回來之後直燒了兩天兩夜,可就連發燒生病的消息,嫻貴妃都沒敢出去。
至此就知道,先太子是絕對不能說的一個人。
可經歷過那場波折的嫻貴妃確實實實在在的恐懼,不會忘記當年的慘狀,一個先太子謀逆案,到底死了多人,現在已經沒有辦法統計了。
是宮裡,嬪位以上,就沒了五位,元后懸樑自縊,清河崔氏,潁鄭氏,博陵崔氏……
多老派的世家因此而元氣大傷,到現在子弟都未曾在朝中有什麼建樹。
嫻貴妃打從心底里覺到一陣涼意,打了個寒,連忙擺手,「不!不不不,一定不能染上那件事,不然別說咱們的大計了,咱們母子三人都會沒有命在,這不是在危言聳聽,這個世上,沒有人能沾染那件案子。」
五皇子點了點頭,「但是有一句話做,知己知彼,百戰不殆,關於當年的案子,要說清楚,真正還是那些世家,甚至包括後來起來的那幾家,若是咱們一直當瞎子,到時候當真被人栽到上來,一切可就晚了。」
嫻貴妃知道他的話是對的,轉臉看向嘉禾,「嘉禾……」
那目中有恐懼,有害怕,還有乞求。
嘉禾覺得這大半天,像是從雲端跌落泥潭,然後又走進了滿是豺狼虎豹的暗夜森林,讓有些無所適從。
可是見到母妃這樣的神,還是點了點頭,「我知道了,母妃你們放心吧!我不會再鬧脾氣!」
得了這句保證,嫻貴妃和五皇子都放下了心,母子三人一道商量請罪的事兒。
溫家此時毫不敢輕舉妄,縱然所有人都知道了這件醜事,他們也不能做那個把皇室臉面放在地上踩的人。
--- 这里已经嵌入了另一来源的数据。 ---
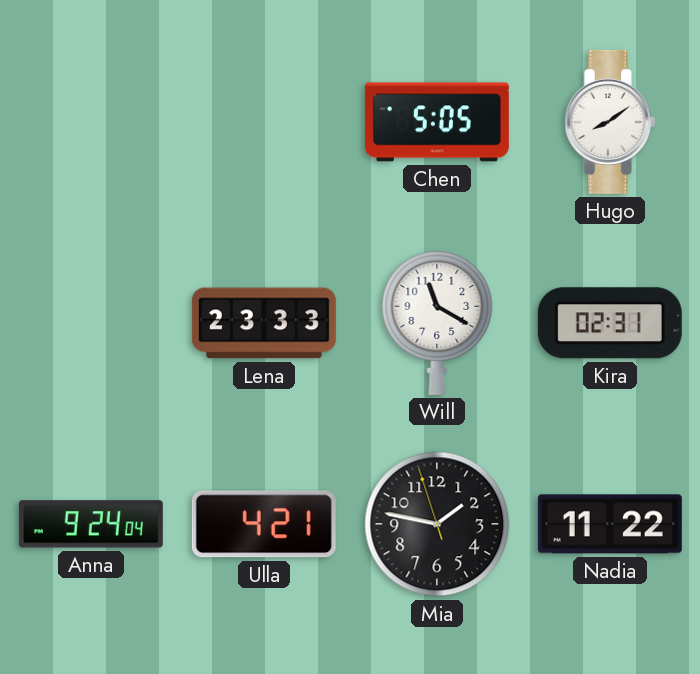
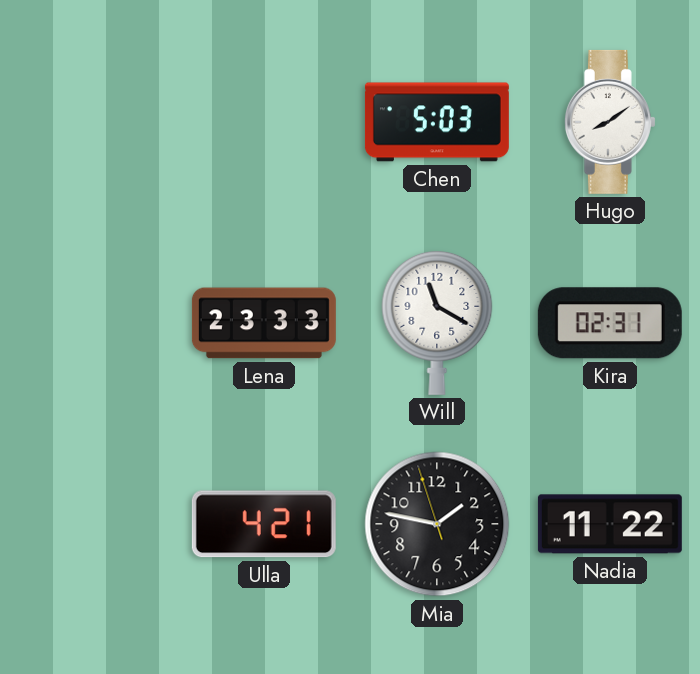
Chen: 5:05 -> 5:03
Anna: 9:24 -> none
他們就只能等,等著宮裡傳消息出來,甚至溫家人都不能先去跪地認錯。仟仟尛哾
若是去了,豈不是當面要與聖上說起那件醜事?
溫老太太面蠟黃,要不是方才灌下去一盞參湯,只怕這會兒連靠在床頭的力氣都沒有。
溫瓊與坐在的床邊,眉頭鎖著,什麼話都不說。
屋子裡著不的人,卻一點兒聲音都沒有,氣氛與屋子外頭沉悶的暮一般。
溫大太太眼睛都已經腫了,來溫家這麼多年,這是頭一回替大擺壽宴,結果竟然出現這樣的事,更何況,那是最看重的一個兒子啊!
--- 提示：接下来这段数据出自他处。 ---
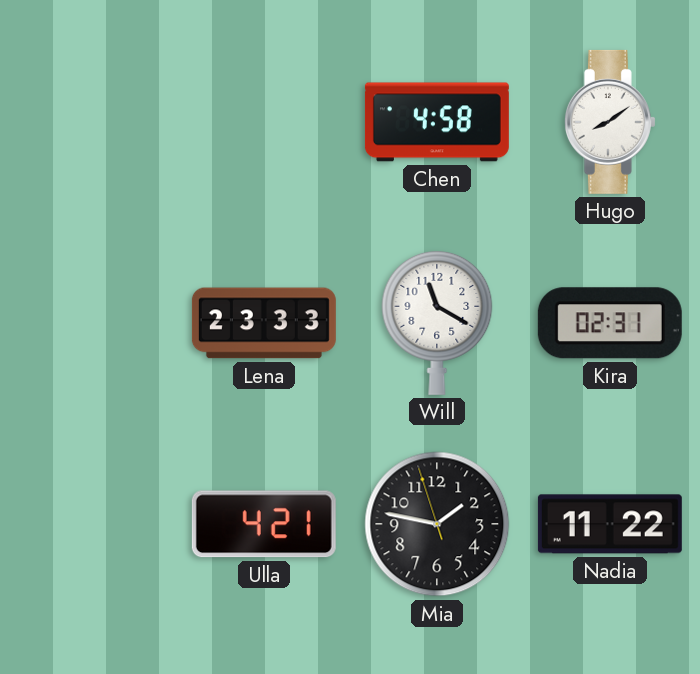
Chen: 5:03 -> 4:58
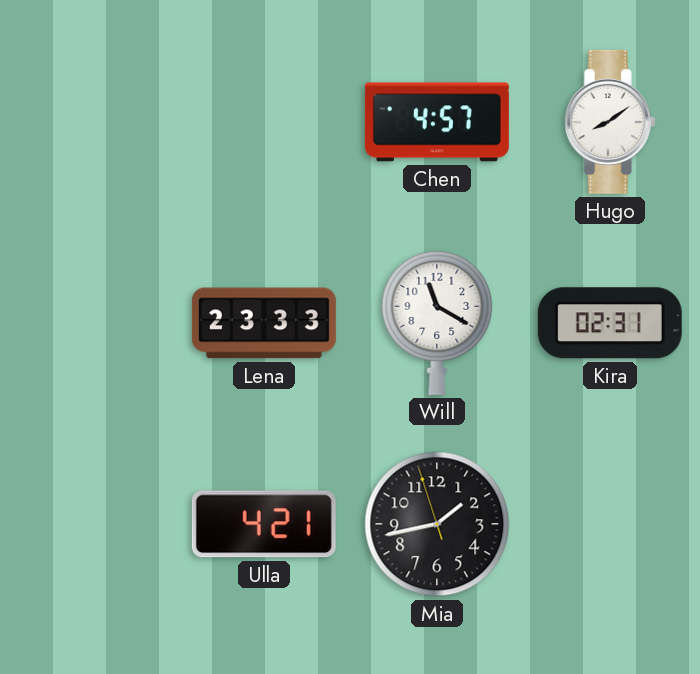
Chen: 4:58 -> 4:57
Mia: 1:46 -> 1:42
Nadia: 11:22 -> none
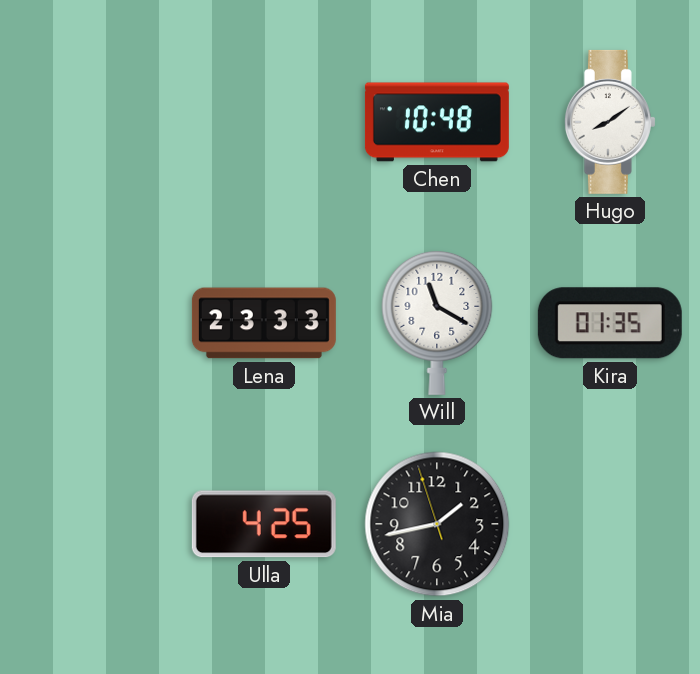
Chen: 4:57 -> 10:48
Kira: 02:31 -> 01:35
Ulla: 4:21 -> 4:25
也不知道過了多久,溫老太太開口道:「等兩日吧!兩日過後,若是宮裡還是沒有靜,老大媳婦你便和我一道宮請罪去。
這樣的事,男人家不好出面,我們后宅婦人去,相對來說,總沒有那麼難看。」
溫老太太在這短短的半日之,人就像是老了十歲,臉上的壑都藏在黑暗中,生出幾分遲暮的意味來。
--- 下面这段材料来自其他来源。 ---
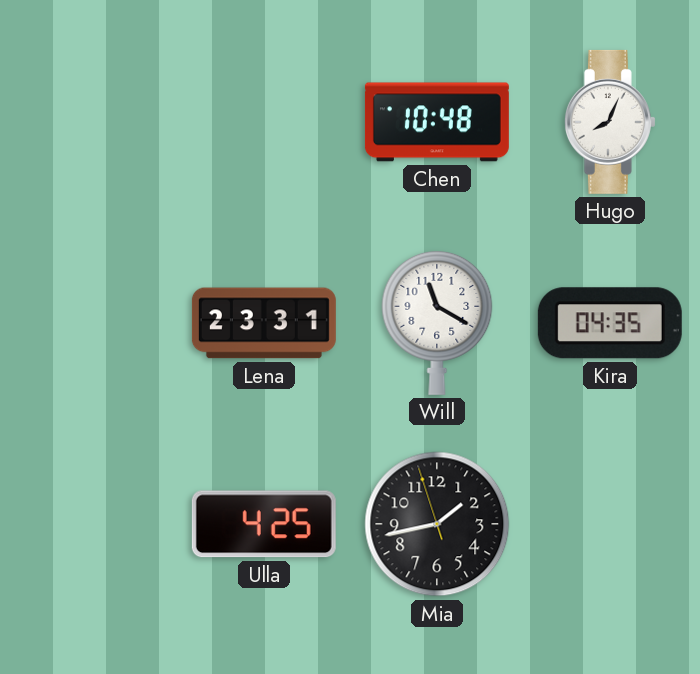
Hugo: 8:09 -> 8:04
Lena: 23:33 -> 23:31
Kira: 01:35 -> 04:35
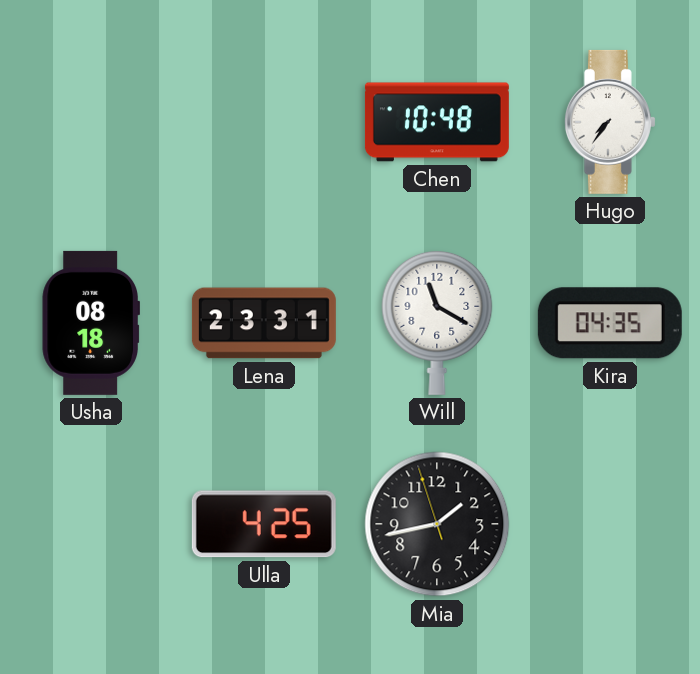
Hugo: 8:04 -> 7:36
Usha: none -> 08:18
溫瓊與重重地嘆了口氣,聲音裡帶了些悲切,「是兒子不孝,母親這麼大年紀了,竟然還要為兒孫們勞!」
大概是有人出了聲,溫大太太也忍不住哭了起來,只是不敢哭出聲音,只輕輕地啜泣。
溫老太太擺了擺手,「生兒一百歲,長憂九十九,這樣的話倒也不必說,眼下最重要的是,先要想好,若是後日當真去宮裡頭,應該怎麼說話,若是衝撞了,反倒不好。」
溫瓊與連連點頭,「母親說的是,不知母親是什麼樣的想法,可以先示下於兒子,兒子在與府里的幕僚們仔細商討一番,看看是否可行。」
溫老太太擺了擺手,「還能怎麼辦,這樣的事出在咱們府……」
話還沒有說完,外頭就有人匆匆忙忙地跑進來通報,「秉老太太,老爺太太,宮裡頭有消息了!」
「什麼?!」溫老太太吃了一驚,臉上的霾都被驚散,「這麼快?!到底是怎麼說?!」
溫瓊與也立刻起,然後飛快地對溫老太太道:「母親先別急,您先躺著,兒子出去看看,得了信兒立刻過來通報您,不管怎麼說,有消息總比沒有消息好,說不定沒有咱們想得那麼糟糕。」